Marcel Kilgus writes:

> > I already use this keystroke in a number of my programs for the purpose
(F5
> > in Qwirc, FF and others, and F10 in older programs) so in my case Id
want to
> > override, disable or avoid this facility in individual programs.
>
> Why? It wouldn't change the behaviour of your program at all. It would
> just add the additional feature of reacting to F10 within a read-line
> trap (instead of doing nothing at all).

Just trying to be controversial in these quiete times ;)

There are however some good reasons. A number of my programs (and
probably  other people's too) have their own line editor using editing
keystrokes that are not understood by the edlin trap. In FF and Qwirc,
for example, I use F5 to stuff the resulting string into the global stuffer
buffer and F10 to stuff it into a local buffer. This is so you have a
CHOICE:
A frequently used file name might be held in the global stuffer buffer while
intermediate or more dynamic data can be held in the local buffer.

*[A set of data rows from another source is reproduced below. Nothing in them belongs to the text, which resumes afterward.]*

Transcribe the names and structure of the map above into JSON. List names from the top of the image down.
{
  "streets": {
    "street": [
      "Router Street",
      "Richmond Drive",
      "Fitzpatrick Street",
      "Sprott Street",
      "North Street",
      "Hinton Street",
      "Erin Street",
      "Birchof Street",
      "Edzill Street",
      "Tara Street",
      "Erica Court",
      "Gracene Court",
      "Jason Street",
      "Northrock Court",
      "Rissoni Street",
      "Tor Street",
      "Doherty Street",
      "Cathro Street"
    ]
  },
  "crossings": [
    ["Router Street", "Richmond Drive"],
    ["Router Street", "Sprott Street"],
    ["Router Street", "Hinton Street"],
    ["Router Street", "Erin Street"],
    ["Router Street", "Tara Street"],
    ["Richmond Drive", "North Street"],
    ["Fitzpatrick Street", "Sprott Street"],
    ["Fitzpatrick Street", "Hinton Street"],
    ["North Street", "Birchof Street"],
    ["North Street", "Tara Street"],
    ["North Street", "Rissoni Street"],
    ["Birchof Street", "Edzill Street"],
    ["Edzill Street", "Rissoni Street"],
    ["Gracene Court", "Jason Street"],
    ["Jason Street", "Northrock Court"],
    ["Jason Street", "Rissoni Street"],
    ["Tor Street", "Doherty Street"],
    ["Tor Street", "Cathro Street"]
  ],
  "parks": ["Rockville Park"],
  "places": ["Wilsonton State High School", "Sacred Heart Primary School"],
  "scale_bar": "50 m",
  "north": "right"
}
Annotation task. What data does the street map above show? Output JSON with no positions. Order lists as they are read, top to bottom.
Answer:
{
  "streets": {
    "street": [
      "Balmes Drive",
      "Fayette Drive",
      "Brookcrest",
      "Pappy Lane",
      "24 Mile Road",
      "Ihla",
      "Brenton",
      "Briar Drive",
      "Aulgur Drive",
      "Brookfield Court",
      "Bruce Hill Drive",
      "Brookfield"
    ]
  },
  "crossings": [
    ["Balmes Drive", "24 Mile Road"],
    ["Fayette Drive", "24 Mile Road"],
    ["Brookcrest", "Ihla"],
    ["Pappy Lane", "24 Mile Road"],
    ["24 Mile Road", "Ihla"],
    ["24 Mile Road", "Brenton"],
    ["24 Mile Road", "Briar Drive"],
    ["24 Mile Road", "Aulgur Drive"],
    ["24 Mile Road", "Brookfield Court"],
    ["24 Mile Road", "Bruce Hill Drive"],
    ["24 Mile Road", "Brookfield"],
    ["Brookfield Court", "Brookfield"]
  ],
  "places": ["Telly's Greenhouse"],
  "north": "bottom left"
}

In some older programs I use a different scheme, with F10 stuffing the
edited string into the stuffer buffer. Those, and any other existing
programs that do something similar, will find that they get two copies of
the keyboard queue contents. The first copy would hold what iob.edlin thinks
is the resultant string (accessed by Alt+Shift+Space or equivalent) while
the second would hold what your program knows to be the correct version.
Disconcerting, messy and quite unnecessary, methinks.